2. Bedside AI – At some point, I hope that physicians will find a way to integrate AI into their workflow so they can get back to the human aspects of medicine. Doctors are quite time constrained, so if an AI can help mitigate some of the mundane and repetitive tasks, doctors can spend more time simply talking to their patients

3. The ubiquity of AI – I think AI will become more accepted and pervasive, and it will flow into all sorts of different areas in the pharmaceutical and life sciences industries. I suppose what I am excited for is that there will be all sorts of new AI-enabled processes and products in the pharmaceutical and life sciences industry that no one has even thought of yet, and I can’t wait to see what they (and we!) come up with.

Tamara: What are the 3-5 things worry you about AI? Why? (industry specific)

Matt: 1. I worry that a decision that was outsourced to an AI could be wrong, with serious consequences. Even if a human would have made the same decision, because it was an AI it should be taken more seriously – anytime you have new technology and something related to health, this is a huge worry.

2. That there will be a backlash from all of the hyper surrounding AI, much of which is unwarranted. If people keep promising that AI will cure disease or find the next blockbuster drug, and then it doesn’t, it makes it harder for the rest of us to continue to be taken seriously.

3. That I won’t get to see all the amazing things in the future that a true age of AI could enable. If we can truly get to a point where AI’s can make intelligent, evidence-based, data-driven health and life sciences decisions, we could make serious headway against some of the major challenges in life science and medicine.
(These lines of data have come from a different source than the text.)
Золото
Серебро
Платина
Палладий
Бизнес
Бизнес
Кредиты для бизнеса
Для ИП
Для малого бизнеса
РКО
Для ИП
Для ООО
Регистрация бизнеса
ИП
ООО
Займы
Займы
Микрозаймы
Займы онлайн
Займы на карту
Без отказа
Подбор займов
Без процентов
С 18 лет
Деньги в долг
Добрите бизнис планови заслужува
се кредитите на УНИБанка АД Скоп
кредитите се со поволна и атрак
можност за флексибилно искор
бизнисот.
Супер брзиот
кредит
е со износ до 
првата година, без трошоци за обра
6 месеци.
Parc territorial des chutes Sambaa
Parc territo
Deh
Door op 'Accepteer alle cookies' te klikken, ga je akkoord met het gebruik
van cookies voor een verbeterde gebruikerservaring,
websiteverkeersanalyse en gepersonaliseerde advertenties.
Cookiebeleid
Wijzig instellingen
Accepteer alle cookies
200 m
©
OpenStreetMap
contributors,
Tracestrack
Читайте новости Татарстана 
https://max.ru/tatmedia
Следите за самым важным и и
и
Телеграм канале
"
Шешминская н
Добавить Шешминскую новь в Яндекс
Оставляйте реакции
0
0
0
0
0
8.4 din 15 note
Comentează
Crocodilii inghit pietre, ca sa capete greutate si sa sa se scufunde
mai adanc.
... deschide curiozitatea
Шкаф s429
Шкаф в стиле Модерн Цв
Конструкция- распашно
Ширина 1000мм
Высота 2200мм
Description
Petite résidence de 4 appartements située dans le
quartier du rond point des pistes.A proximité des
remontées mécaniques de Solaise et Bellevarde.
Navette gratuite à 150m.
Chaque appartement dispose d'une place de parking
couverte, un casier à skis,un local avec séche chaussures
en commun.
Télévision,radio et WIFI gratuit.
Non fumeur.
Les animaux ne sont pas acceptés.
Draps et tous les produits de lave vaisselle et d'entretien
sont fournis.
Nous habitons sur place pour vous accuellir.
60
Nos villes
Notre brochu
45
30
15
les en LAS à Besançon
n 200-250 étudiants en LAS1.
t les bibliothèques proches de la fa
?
Tamara: Over the next three years, name at least one thing that we can expect in the future related to AI?

Matt: More evidence-based and data-driven decision making in the pharmaceutical, life sciences and healthcare industry. There are many companies taking an AI approach to handle all of the disparate, related data such as ours in the literature, others in the –omics or biome, some with real-time (mobile) data, etc. It might not be us, but some company is going to figure out how to make sense of all of this data for better decision-making, and the only way to do that is with AI.